The first few times you raise a photograph in Viewfinder and ‘imprint’ it on the world, your jaw will hit the floor. At first, it seems like nothing happens at all. But shift your position just a little bit to the side, and you’ll quickly realise that somehow, the objects and structures in the image you were just holding have instantly and completely transposed themselves into the world. The photograph you were just holding is now fully realised in 3D space, and with the image’s art style intact, overwriting everything that was there before. It’s an incredible magic trick.

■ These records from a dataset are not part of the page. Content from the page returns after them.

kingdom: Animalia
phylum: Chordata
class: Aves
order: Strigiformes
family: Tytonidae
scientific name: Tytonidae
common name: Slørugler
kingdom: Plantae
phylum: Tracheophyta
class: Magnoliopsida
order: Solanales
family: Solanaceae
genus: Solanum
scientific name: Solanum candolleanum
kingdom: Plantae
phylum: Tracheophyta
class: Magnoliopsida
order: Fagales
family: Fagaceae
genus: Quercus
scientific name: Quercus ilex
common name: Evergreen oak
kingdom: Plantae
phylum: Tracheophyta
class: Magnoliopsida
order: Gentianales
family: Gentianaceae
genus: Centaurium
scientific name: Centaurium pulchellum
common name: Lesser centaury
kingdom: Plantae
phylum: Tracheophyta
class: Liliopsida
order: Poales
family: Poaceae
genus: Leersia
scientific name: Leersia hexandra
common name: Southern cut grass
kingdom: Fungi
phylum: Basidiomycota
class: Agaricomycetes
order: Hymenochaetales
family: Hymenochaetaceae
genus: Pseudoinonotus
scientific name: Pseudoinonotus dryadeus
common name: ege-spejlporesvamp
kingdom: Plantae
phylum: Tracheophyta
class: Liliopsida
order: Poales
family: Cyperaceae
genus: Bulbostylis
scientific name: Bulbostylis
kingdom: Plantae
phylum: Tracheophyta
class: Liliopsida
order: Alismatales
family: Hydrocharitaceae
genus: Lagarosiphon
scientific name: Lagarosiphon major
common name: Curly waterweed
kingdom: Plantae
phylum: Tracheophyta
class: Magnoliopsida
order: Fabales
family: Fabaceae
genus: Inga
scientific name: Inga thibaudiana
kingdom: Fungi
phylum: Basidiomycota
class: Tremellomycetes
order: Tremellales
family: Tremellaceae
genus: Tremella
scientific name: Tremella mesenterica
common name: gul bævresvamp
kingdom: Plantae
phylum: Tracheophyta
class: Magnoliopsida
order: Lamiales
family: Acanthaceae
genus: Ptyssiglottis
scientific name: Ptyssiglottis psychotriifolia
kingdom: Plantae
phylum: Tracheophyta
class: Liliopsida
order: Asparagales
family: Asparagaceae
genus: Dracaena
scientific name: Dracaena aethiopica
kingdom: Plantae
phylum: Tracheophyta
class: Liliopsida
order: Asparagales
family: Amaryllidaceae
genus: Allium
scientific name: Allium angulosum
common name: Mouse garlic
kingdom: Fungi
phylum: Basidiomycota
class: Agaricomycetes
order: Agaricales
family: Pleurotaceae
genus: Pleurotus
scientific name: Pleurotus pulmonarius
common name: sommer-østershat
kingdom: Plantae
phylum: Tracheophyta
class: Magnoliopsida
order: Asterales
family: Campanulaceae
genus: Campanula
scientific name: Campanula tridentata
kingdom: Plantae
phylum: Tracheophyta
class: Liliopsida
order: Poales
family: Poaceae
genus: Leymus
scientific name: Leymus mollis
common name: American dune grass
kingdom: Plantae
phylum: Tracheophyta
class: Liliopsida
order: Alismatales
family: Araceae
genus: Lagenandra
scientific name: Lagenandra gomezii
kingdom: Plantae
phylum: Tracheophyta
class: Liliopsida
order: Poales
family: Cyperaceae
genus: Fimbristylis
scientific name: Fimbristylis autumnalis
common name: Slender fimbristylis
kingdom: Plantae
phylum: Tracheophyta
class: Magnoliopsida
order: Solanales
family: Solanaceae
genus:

As a first-person puzzle game, you’ll use Viewfinder’s neat tricks to carve out several new paths within small, contained, and picturesque stages. Perhaps you’ll rotate a photograph of a wall and imprint it onto the world to create a bridge between two gaps. A photo of the sky might be used to blow a hole in a wall, creating a passage where there was none before. Each photograph has the ability to punch a destructive path through each stage, and for a while, you feel emboldened with borrowed power and your own clever thinking.
Like any magic trick however, the more you see it, the less of an impact it has. Viewfinder seems to be keenly aware of this, and in its very brisk runtime – between 1-2 hours at most to complete every mandatory and optional level – the game’s stages smartly add a number of new twists and concepts that have you thinking about the game’s world in a different way.
After playing with provided photographs, you’ll be approaching segmented images and trying to find the right vantage in the world to view the picture as a whole. You’ll gain access to a polaroid camera to create your own specific images to imprint on the world, and photocopiers to replicate them. You’ll encounter surfaces that cannot be captured or imprinted on, and devices like batteries and other contraptions needed to power the exit gateway for each stage. Portals might lead to different visual depictions of the world, and in turn, different obstacles that only exist in one realm or another.
Each puzzle mechanic feels like it’s only used a handful of times – some ideas are even used once and never seen again – with each iterating slightly on introduced concepts with each level, before the game decides to do something completely new and different. In my personal experience, the difficulty curve felt natural enough that the solution to each conundrum almost always felt straightforward in my mind. Only a few required some extended thought, and none made my brain ache, or required time away for a mental reset to overcome, as I’ve come to expect in many games of this genre – even in the optional stages.
Perhaps it’s because Viewfinder’s mechanics have the potential to be so destructive and open-ended that it offers a tightly-curated exhibition of ideas. Or perhaps it was a desire for a more relaxed puzzle experience, where the joy comes from a steady flow of solutions, rather than overcoming seemingly insurmountable challenges. It works nicely in both senses. The final challenge lets you exercise all that you’ve learned up to that point in a way that allows you to impress yourself, though the smooth progression comes at the cost of wishing there was a little bit more by the time the credits roll.
The steady flow also feels like it’s in the service of another master: the narrative, which places you as a research assistant in a grim far future, ravaged by climate change. Thrust into a simulated work and living space once inhabited by a team of long-gone researchers – which sets the stage for the game’s puzzle levels – you and your colleague on the outside search for a glimmer of hope to save your barren world.
Told mainly through audio logs and typed notes you find as you explore the stages, the plot is somewhat of a curiosity, as it attempts to provide some context to the technologies used for the puzzle mechanics. The environmental dressing in many of the stages gives the world some life, but the vocal performances at times feel at odds with the otherwise zen-like quality of the world and its puzzles – your colleague in particular feels very over-the-top. Most of the expanded narrative is optional, however, and you get a good sense of the plot’s throughline and message even if you decide to simply focus on the puzzles.
Viewfinder is a short and sharp exploration of a strong concept that builds an unimposing space to play with those ideas, and fosters a mild, continual hum of gratification as you go on that journey. A pleasant exercise in gently massaging your brain synapses, it’s like a brisk refreshment that leaves you feeling slightly more satisfied when you’re done.
Three Stars: ★★★
Viewfinder
Platforms: PC, PS5
Developer: Sad Owl Studios
Publisher: Thunderful Games
Release Date: 18 July 2023
The PS5 version of Viewfinder was provided and played for the purposes of this review.